Just like Mr. Lora had when I first met him.

I often think of that gray December day over four years ago where he nearly lost the will to fight for his life here.

Thankfully, his nightmare is over. But, under the Supreme Court’s latest ruling, Mr. Lora’s life and the life of his family would have been starkly different and I wonder how many future Alexander Loras will be deported as a result? How many families will be torn apart?

Mr. Lora’s victory was possible for several reasons. First, he was able to mount a successful challenge to his deportation because he received free counsel through NYIFUP, which grew out of a study that found that legal representation was the single most important factor driving outcomes for immigrants facing deportation.

Before the creation of NYIFUP only 3% of detained immigrants in New York won their cases. It is now estimated that 48% of cases will end successfully. Recognizing the significance of representation, the New York City Council has since funded the project and detained indigent New Yorkers receive an attorney. If we want fair proceedings consistent with due process, we must convince all local municipalities and states to fund and continue funding programs that defend immigrants facing deportation.

Second, Mr. Lora was released while fighting his deportation case. Indefinite detention without due process must never become the rule of law in the United States. We must call upon Congress to change these laws that have been interpreted to permit detention of immigrants for years on end. Many people, like Mr. Lora, won their claims after they were released. Why are we as tax payers spending resources to detain people in jails without limit and without the right to seek release who ultimately end up winning the right to stay here?
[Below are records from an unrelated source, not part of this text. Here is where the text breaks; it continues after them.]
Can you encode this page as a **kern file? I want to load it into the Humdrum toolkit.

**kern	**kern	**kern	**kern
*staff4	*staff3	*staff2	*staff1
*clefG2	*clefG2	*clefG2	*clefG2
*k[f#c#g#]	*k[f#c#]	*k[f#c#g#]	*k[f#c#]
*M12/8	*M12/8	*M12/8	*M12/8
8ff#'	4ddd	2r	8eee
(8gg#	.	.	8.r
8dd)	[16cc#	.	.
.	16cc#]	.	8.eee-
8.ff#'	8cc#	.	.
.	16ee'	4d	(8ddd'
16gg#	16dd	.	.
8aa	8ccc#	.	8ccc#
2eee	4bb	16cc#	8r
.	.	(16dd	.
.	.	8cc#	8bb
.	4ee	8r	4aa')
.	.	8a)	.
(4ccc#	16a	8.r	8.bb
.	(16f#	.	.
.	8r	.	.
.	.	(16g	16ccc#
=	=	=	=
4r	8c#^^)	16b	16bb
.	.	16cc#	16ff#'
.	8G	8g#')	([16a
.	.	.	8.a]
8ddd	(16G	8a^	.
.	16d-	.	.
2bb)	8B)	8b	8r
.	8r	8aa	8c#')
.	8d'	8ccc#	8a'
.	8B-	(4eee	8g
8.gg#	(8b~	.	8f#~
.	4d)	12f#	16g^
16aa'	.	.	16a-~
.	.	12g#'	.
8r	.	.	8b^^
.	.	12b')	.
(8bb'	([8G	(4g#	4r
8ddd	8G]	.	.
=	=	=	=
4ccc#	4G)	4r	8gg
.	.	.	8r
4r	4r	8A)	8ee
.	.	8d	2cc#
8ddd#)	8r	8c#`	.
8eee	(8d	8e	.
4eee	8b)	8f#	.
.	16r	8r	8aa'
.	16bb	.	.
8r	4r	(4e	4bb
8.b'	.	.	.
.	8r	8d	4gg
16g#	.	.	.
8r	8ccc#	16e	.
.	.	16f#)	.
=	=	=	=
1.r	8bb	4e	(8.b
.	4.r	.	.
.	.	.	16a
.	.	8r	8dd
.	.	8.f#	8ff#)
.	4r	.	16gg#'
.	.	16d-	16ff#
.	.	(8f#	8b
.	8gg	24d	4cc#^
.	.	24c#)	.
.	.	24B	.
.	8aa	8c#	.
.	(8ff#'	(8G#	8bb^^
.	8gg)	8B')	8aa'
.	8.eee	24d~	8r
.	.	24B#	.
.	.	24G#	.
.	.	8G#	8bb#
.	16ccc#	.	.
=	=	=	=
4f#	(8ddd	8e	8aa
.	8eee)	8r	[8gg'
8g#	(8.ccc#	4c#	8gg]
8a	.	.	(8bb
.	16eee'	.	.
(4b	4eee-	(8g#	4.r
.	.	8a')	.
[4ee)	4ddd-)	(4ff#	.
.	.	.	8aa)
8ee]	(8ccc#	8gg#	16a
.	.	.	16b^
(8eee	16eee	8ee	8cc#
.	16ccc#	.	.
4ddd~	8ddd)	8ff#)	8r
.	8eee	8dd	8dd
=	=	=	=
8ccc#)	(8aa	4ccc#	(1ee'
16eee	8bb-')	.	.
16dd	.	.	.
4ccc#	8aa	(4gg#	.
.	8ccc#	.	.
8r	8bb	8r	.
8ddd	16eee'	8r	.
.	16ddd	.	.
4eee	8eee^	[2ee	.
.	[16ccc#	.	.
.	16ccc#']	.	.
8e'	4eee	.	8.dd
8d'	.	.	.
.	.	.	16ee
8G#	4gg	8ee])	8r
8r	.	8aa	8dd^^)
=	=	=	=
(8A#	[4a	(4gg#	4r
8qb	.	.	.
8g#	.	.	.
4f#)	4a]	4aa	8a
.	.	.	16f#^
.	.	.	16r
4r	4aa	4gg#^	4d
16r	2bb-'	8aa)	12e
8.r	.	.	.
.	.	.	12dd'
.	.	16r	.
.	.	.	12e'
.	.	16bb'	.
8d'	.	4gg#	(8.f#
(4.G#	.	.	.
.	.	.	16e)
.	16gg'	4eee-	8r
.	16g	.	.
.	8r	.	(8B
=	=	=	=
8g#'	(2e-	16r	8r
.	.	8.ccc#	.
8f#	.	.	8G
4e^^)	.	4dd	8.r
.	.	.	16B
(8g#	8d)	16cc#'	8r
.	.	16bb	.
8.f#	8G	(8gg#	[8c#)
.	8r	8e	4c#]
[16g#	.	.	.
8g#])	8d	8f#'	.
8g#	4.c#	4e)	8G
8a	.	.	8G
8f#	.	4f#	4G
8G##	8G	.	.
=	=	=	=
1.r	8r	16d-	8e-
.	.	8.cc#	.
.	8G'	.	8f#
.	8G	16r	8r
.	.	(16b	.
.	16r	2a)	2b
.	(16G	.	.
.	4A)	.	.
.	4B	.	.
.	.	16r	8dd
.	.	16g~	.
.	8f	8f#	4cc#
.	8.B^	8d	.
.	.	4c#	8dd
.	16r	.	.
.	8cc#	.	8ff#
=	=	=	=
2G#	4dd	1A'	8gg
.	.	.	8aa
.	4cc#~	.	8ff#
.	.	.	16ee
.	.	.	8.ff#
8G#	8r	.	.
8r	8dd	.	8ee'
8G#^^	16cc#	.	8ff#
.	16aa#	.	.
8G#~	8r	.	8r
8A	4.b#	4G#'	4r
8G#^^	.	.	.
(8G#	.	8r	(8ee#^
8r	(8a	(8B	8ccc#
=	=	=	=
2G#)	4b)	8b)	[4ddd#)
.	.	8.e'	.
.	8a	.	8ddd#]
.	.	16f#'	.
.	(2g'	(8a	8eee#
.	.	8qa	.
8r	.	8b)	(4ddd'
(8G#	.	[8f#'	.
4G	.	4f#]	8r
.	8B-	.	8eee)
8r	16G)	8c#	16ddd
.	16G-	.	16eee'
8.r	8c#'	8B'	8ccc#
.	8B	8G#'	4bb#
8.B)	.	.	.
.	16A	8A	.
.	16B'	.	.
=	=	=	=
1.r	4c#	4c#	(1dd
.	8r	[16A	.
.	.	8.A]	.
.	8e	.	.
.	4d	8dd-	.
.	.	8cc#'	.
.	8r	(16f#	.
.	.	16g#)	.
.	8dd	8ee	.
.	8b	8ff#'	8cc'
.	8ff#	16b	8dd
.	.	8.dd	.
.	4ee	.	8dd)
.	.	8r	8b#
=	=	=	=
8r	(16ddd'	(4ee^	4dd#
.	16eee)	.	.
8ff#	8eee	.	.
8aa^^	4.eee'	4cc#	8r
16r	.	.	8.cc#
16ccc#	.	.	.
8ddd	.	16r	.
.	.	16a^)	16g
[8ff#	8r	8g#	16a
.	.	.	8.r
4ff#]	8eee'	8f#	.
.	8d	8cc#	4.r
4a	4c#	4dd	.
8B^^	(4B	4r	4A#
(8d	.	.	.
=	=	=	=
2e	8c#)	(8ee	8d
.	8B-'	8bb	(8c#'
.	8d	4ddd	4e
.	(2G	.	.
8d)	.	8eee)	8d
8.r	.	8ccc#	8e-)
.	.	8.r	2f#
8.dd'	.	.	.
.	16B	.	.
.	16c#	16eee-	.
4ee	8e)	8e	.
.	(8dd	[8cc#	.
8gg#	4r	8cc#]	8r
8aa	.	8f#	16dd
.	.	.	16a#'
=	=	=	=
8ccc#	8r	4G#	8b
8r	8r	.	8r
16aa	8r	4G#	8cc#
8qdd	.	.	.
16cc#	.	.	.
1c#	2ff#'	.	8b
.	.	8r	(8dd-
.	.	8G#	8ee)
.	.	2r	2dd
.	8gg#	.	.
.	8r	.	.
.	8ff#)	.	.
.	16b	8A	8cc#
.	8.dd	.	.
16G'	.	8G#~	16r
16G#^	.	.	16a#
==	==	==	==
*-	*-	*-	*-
Lastly, indefinitely detaining immigrants is not only a legal or economic concern; it is also an ethical one that requires all of us to act to protect immigrants in an increasingly hostile executive rhetoric.
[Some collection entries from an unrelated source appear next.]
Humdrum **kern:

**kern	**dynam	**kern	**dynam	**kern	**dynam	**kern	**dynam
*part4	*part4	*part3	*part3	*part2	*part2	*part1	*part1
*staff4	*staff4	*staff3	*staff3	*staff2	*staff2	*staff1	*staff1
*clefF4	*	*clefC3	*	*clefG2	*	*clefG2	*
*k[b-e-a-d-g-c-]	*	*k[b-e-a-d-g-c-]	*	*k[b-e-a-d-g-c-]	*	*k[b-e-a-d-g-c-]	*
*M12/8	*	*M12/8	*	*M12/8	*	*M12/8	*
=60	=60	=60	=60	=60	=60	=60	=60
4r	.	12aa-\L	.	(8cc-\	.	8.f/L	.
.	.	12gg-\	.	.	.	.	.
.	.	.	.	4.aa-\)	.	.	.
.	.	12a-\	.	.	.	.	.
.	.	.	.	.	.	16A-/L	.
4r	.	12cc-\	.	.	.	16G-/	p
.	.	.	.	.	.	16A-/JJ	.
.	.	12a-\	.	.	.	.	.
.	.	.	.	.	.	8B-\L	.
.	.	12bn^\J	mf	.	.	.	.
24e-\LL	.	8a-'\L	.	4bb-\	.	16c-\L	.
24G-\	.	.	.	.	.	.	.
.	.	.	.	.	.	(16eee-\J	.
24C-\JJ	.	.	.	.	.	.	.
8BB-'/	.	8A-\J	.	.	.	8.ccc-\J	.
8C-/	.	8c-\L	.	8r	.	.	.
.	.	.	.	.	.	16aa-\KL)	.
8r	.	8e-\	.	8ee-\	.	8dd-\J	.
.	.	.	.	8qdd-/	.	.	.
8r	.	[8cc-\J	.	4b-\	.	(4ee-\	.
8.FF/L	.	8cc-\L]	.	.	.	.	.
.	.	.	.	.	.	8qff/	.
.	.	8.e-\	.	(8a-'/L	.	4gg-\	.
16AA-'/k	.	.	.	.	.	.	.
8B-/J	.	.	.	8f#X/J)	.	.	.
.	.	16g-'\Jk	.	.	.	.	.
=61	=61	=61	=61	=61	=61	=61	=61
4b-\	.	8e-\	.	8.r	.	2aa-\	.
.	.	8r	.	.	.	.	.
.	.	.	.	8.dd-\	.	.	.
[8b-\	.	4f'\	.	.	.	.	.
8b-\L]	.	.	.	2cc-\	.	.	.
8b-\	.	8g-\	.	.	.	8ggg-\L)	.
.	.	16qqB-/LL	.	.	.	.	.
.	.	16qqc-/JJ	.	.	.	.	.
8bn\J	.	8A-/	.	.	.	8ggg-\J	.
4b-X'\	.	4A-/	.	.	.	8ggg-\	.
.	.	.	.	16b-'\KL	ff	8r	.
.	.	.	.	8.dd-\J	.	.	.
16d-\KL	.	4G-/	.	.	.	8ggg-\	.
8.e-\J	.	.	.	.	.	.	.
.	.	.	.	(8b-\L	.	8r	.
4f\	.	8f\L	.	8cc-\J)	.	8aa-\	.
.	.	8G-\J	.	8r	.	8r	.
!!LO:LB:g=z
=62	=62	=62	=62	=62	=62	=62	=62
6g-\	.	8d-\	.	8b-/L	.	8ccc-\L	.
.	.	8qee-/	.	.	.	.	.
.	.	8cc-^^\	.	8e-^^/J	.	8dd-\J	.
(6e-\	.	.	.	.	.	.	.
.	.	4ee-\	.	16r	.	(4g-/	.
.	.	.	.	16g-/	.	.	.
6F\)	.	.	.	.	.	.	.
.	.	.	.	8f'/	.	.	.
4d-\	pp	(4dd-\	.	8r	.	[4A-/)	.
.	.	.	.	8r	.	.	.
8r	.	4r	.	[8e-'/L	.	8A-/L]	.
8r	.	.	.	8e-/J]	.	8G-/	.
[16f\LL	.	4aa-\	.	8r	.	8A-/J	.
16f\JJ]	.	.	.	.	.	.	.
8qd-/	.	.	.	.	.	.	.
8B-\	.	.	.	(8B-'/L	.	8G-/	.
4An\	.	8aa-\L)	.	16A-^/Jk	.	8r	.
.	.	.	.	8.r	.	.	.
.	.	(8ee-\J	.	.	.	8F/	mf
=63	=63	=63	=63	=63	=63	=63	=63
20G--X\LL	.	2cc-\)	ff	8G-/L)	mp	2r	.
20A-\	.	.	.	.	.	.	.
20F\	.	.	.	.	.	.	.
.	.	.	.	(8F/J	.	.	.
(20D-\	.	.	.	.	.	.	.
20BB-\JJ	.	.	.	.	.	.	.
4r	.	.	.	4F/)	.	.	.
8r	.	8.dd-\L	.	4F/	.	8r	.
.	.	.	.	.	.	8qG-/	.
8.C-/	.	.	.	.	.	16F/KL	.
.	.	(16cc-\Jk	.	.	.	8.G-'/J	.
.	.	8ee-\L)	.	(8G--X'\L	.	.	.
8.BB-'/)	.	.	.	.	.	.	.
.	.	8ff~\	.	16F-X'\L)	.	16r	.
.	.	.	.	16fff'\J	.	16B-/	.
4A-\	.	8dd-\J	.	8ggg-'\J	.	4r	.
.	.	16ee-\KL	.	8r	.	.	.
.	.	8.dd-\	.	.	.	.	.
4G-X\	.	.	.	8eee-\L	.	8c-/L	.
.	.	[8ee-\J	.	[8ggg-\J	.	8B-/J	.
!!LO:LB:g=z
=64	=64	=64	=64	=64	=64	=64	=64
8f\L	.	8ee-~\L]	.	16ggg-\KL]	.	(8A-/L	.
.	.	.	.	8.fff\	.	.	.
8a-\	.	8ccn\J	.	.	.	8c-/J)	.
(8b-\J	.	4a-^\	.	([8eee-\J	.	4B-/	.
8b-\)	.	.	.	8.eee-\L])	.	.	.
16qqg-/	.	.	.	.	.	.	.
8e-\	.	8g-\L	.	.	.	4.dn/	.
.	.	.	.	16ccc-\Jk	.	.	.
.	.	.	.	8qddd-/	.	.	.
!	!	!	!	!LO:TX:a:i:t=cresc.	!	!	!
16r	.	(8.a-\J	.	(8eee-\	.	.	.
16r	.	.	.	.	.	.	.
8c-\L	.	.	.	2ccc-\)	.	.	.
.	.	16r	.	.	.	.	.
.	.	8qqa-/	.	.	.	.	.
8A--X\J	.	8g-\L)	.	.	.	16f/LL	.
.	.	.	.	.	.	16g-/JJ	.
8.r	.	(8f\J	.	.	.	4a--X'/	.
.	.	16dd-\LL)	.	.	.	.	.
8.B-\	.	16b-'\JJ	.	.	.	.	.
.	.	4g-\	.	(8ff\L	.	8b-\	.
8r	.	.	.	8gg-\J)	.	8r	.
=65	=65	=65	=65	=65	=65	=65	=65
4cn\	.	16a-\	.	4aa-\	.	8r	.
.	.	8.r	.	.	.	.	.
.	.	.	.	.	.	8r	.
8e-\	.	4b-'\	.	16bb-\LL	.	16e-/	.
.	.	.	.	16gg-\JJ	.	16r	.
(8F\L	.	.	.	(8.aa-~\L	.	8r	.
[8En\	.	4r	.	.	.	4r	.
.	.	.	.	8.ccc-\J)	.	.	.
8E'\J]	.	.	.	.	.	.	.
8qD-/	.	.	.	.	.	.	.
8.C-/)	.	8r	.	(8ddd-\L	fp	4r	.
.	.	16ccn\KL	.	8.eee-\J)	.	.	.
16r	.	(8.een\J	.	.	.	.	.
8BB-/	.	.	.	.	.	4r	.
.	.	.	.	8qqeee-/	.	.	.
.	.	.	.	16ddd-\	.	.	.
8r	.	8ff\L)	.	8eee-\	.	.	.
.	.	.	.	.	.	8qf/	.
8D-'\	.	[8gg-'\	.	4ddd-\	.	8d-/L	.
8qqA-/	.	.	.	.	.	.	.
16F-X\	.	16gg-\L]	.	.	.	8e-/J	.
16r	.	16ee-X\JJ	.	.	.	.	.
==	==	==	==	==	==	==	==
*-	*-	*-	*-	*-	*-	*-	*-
Whether you are a first, second or seventh generation immigrant or do not descend from immigrants, it is time to build a movement to protect the rights of all immigrants, drawing from Supreme Court Justice Breyer’s impassioned Jennings dissent, read aloud from the bench: “No one can claim, nor since the time of slavery, has anyone to my knowledge successfully claimed, that persons held within the United States are totally without constitutional protection.”

We should work together so that Mr. Lora’s outcome is not the exception, but the rule.

Talia Peleg is a Visiting Clinical Law Professor in the City University School of Law’s Immigrant and Non-Citizen Rights Clinic; she formerly represented immigrants in deportation proceedings and other immigration matters as a Supervising Attorney at Brooklyn Defender Services.